James D. G. Dunn, Neither Jew nor Greek: A Contested Identity (Christianity in the Making, Volume 3) (Grand Rapids: Eerdmans, 2015), xiv + 946 Pps., $60.00.
James D. G. Dunn is Lightfoot Professor Emeritus of Divinity at Durham University. He is one of the foremost New Testament scholars in the world today. He has written numerous books including The Oral Gospel Tradition; Jesus, Paul, and the Gospels; The Theology of Paul the Apostle; and Jesus Remembered and Beginning from Jerusalem, the previous two volumes of Christianity in the Making. This is the third and final installment of his authoritative history of Christian origins through 190 C.E. Neither Jew nor Greek: A Contested Identity covers the period after the destruction of Jerusalem in 70 C.E. through the second century. It was during this that the still-new Jesus movement firmed up its distinctive identity markers and the structures on which it would establish its growing appeal in the following decades and centuries.

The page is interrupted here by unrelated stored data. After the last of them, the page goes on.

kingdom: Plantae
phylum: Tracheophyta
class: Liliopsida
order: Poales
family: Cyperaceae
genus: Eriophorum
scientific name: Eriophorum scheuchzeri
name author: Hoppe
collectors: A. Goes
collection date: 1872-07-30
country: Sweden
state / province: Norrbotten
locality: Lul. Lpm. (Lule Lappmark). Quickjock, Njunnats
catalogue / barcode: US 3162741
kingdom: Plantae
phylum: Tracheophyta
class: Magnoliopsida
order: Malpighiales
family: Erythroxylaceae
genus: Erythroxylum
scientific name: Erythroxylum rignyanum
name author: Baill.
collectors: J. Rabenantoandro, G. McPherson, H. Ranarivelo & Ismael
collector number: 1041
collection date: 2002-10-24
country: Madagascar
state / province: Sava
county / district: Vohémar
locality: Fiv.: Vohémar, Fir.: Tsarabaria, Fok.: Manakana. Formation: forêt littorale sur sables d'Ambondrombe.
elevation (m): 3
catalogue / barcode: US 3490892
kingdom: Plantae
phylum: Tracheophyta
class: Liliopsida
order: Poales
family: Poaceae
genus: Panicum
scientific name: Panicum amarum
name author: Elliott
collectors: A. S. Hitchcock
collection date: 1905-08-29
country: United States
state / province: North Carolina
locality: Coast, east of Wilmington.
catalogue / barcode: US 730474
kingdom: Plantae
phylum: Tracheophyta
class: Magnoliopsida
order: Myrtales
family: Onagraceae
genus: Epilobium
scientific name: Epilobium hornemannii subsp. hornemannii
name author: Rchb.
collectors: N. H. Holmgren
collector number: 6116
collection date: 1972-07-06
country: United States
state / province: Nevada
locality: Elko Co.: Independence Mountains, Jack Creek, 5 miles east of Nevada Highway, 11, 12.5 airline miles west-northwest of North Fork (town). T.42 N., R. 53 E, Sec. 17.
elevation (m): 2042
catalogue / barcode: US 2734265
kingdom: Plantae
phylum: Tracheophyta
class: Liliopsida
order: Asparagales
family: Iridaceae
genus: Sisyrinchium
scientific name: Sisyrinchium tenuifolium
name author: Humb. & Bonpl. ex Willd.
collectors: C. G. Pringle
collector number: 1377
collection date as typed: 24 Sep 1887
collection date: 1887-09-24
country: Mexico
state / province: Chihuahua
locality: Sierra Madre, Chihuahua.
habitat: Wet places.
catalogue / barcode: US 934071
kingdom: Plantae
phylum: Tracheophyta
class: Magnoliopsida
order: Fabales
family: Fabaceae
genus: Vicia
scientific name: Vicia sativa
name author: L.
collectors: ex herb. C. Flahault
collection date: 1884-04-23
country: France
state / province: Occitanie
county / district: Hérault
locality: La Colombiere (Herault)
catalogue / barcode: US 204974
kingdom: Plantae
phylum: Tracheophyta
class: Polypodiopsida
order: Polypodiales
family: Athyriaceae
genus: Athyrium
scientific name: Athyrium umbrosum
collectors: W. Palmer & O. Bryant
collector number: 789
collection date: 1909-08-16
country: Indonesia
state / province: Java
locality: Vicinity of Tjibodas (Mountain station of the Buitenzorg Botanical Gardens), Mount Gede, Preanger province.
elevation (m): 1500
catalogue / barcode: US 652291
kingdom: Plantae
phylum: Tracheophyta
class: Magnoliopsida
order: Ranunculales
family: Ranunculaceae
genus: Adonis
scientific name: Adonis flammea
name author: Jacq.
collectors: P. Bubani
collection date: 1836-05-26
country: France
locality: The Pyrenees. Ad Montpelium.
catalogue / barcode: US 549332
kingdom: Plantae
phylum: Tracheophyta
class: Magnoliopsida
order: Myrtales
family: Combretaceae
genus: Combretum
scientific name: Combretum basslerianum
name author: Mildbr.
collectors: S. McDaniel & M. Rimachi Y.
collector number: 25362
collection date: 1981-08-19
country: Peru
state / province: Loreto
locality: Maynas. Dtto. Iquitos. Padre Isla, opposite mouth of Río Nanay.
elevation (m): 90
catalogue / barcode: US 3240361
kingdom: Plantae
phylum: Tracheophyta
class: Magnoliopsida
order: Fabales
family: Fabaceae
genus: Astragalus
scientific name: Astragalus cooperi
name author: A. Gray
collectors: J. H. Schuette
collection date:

In this third volume, Dunn examines the major factors that shaped first-generation Christianity and beyond. In so doing, he explores the parting of the ways between Christianity and Judaism, the Hellenization of Christianity, and Christian responses to Gnosticism. He consults various first- and second-century sources, including the New Testament Gospels, New Testament Apocrypha, and various church fathers like Ignatius, Justin Martyr, and Irenaeus. In the process, he shows how the Jesus tradition and the figures of James, Paul, Peter, and John were still esteemed influences but were also the subject of intense controversy as the early church emerged with it a new identity. The executions of three great leaders in the early church – James, Paul, and Peter – were seen to be almost as destructive as the execution of Jesus himself. This is because the Jesus tradition and the gospel of Jesus’ and resurrection were relatively fresh. Prior to 70 AD, the early Jesus tradition had remained a part of Second Temple Judaism. While the term ‘Christianity’ was first coined by Ignatius in the 110s AD, Christianity’s decisive break did not occur until the second decade of the second century. Over a lengthy period of time, at different places, and as judged by different people differently, Christianity emerged from Judaism only after the Constantinian settlement.
In this text, Dunn stipulates that it is no longer acceptable to assert that the apostolic age was an ideal and pure period, from which the subsequent period fell away. The history of Christianity is much more complex than the history of Christianity has usually allowed for. The historical reality was evidently more of a tension and struggle between competing ideas, faiths, and practices than the emergence of a great church with a a clearly defined rule of faith and clearly defined structures. Dunn’s story in this volume reaches it climax with Irenaeus. With Irenaeus, the four-Gospel canon was effectively established. It was Irenaeus who ensured also that the contributions of Paul and John were not commandeered by gnostic sects, as well. Also with Irenaeus, the internal and external conflicts with gnostic and Judeo-Christian reached its decisive point, and he secured the character of Christianity that endured beyond these conflicts.
Dunn structures this third volume of Christianity in the Making by asking how the major factors which shaped early Christianity were received into the second, third, and fourth generations, and in each case the answer is that their influence was still prized and laid claim to, but also that their heritage was contested and the definition which they gave to Christianity was in effect the subject of intense controversy. The defining factors of first-generation Christianity included the following factors, according to Dunn: the Jesus tradition, as the principal means by which the mission of Jesus continued to exert its impact on subsequent generations was embodied and slowly constricted within the written Gospel, but was at the same time contested in content and character by other claimants to embody and carry forward the impact of Jesus. Moreover, the impact of James in offering a different model of Jewish and Gentile church was largely lost for those who defined Christianity over and against Judaism. Third, the impact of Paul in shaping a Jewish messianic sect which was open to non-Jews and attracting an increasing number of Gentiles was profound. Further, the impact of Peter, who at times was surprisingly hidden from the first generation, was more controversial and controverted than the history of catholic Christianity has generally allowed. Finally, the impact of John, which was hardly evident in the survey of first generation Christianity, turned into a major voice at the turn of first and second centuries, which raises new questions about the way that the Jesus tradition was received, and about the influences shaping Christianity.
In sum, this volume comprehensively covers a complex era in early Christianity, one that is often overlooked. As such, this volume is a landmark contribution to the field of Christian studies. Dunn’s findings within this book call for some reassessment and refinement of the traditional account of the emergence of the early church, the rule of faith, Christology, the New Testament canon, and the rise of the episcopacy. The title should be welcome by all with interests in the forming of early Christian identity.